Particle swarm optimization (PSO) has proved its ability as an efficient search tool in many optimization problems. However, PSO is easy to be trapped into local minima due to its mechanism in information sharing. Under this circumstance, all the particles could quickly converge to a position by the attraction of the best particle; all particles could hardly be improved. To overcome premature convergence of the standard PSO algorithm, this paper presents an adaptive hybrid PSO, namely (AHPSO) by employing an adaptive mutation operator for local best particles instead of applying the mutation operator to the global best particle as has been done in previous work.
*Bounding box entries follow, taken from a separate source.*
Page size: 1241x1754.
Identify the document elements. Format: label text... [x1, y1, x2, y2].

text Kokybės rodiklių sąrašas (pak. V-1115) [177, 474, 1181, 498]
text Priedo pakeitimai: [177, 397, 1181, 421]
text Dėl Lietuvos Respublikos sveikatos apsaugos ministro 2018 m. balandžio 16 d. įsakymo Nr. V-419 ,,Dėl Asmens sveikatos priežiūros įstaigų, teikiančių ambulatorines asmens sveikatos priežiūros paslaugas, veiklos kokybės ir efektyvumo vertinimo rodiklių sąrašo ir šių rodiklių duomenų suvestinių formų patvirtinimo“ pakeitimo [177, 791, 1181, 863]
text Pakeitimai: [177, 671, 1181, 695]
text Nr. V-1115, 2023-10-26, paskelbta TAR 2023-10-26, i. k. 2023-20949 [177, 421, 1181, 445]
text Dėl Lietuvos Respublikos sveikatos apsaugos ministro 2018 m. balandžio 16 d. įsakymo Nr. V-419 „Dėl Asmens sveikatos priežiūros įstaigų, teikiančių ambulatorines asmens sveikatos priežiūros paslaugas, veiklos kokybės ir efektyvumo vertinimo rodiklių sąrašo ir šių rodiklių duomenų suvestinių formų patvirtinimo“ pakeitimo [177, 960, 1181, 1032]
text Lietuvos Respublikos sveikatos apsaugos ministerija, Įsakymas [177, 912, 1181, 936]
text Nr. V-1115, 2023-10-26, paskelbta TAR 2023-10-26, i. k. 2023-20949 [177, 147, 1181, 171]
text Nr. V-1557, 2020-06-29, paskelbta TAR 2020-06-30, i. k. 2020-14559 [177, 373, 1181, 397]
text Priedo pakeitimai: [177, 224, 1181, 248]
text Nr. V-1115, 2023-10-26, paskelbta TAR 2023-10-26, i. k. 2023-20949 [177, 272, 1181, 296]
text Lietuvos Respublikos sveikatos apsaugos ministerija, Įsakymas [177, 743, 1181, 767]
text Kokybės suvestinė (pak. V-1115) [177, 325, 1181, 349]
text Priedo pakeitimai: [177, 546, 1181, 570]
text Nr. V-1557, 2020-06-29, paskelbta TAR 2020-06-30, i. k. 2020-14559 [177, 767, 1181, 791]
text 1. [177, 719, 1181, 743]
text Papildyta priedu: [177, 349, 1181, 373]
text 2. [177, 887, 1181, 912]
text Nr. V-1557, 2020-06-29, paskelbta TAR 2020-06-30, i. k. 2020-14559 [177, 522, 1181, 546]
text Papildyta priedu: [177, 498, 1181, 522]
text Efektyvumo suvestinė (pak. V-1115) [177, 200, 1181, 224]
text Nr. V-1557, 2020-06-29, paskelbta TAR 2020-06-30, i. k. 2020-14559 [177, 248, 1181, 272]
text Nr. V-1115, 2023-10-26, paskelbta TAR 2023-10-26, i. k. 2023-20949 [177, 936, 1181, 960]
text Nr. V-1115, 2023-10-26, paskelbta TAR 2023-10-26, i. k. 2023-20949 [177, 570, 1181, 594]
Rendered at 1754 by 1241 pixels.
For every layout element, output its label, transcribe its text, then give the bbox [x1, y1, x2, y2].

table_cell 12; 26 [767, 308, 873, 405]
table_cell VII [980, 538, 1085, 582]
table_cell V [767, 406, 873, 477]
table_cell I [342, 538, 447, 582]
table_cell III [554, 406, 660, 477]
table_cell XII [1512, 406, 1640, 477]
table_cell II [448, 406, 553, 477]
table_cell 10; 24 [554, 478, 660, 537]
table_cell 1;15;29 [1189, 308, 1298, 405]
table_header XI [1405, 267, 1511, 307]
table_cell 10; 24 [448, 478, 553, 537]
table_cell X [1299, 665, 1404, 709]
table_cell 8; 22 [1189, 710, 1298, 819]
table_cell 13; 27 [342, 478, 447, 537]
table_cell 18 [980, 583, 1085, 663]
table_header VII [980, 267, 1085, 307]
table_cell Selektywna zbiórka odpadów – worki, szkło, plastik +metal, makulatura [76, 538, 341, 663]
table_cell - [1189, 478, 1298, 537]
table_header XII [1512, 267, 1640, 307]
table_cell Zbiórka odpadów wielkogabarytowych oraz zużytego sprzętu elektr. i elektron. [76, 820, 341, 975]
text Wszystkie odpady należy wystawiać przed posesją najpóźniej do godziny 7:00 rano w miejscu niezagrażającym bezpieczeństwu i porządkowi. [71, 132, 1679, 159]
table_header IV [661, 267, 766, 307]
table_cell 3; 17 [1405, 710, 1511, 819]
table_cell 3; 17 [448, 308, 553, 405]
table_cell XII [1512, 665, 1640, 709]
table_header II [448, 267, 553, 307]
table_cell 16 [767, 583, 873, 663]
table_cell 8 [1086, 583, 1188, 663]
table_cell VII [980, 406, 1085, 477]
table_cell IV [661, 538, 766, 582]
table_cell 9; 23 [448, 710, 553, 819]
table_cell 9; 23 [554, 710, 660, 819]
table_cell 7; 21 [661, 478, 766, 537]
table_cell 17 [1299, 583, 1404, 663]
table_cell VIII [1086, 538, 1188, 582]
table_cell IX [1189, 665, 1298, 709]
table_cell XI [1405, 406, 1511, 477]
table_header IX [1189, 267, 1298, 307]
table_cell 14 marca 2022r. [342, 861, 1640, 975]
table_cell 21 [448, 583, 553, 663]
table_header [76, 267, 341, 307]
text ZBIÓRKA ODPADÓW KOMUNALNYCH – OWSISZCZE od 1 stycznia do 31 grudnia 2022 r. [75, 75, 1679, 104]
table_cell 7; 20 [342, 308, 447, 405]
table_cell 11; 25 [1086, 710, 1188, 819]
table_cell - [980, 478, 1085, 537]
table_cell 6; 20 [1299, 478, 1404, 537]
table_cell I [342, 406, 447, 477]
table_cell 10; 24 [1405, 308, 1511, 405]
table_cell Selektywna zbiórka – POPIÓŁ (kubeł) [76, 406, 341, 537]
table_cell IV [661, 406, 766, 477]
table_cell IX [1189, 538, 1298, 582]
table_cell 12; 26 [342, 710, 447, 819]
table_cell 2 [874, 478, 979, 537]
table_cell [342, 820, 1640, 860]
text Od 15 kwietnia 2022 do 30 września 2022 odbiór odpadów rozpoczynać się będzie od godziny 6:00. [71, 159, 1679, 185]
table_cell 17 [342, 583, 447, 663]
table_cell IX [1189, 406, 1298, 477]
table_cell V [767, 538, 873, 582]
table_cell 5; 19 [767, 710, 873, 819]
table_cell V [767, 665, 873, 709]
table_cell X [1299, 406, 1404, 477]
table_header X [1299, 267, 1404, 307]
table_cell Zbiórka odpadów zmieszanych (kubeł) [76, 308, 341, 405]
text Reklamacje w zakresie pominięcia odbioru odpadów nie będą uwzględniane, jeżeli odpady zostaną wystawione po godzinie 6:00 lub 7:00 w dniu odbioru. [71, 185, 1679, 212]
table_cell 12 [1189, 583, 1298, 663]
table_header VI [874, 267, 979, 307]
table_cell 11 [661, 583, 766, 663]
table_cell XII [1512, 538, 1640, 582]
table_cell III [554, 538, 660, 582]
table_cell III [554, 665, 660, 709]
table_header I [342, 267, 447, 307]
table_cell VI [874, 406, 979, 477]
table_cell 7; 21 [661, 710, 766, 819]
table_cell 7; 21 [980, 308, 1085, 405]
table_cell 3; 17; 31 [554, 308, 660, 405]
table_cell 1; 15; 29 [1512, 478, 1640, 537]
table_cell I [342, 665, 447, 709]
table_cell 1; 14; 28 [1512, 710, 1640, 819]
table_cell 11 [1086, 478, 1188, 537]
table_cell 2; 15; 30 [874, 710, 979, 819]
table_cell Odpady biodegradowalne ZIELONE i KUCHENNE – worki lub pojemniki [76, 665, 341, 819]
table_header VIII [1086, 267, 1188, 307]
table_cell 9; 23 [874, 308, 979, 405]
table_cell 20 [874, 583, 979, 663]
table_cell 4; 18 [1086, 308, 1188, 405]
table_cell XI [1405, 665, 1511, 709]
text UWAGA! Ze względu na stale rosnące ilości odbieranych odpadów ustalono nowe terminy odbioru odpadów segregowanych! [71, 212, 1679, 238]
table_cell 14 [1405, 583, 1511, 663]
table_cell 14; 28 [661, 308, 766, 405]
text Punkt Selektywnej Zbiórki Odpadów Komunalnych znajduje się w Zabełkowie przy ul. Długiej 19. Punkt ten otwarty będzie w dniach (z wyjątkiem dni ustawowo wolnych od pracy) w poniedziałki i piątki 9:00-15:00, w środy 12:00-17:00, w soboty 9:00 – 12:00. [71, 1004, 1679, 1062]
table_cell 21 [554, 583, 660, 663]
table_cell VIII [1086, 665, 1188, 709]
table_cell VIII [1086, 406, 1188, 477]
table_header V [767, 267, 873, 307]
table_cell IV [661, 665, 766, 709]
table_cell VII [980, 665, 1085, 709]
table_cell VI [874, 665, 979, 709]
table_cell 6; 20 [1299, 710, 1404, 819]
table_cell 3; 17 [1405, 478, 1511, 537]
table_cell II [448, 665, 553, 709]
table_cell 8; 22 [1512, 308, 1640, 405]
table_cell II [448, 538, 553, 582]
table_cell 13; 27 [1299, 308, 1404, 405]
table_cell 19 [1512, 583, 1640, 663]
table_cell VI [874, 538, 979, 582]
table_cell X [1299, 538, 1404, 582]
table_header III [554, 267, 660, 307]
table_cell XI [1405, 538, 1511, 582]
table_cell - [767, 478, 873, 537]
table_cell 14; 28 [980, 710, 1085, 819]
The developed algorithm is a new approach which allows the swarm to be more diverse by making better exploration of the local search space instead of global search space investigated by previous researchers. The proposed algorithm holds on the properties of simple structure, fast convergence, and at the same time enhances the variety of the population, and extends the search space. It is applied to self-tuning of proportional-integral-derivative-(PID) controller in the ball and hoop system which represents a system of complex industrial processes. The results are compared with those obtained by applying standard PSO, and adaptive hybrid PSO based on global best particles. It has been shown that the developed AHPSO local best algorithm is faster in convergence and the obtained results are proved to have higher fitness than the other two algorithms.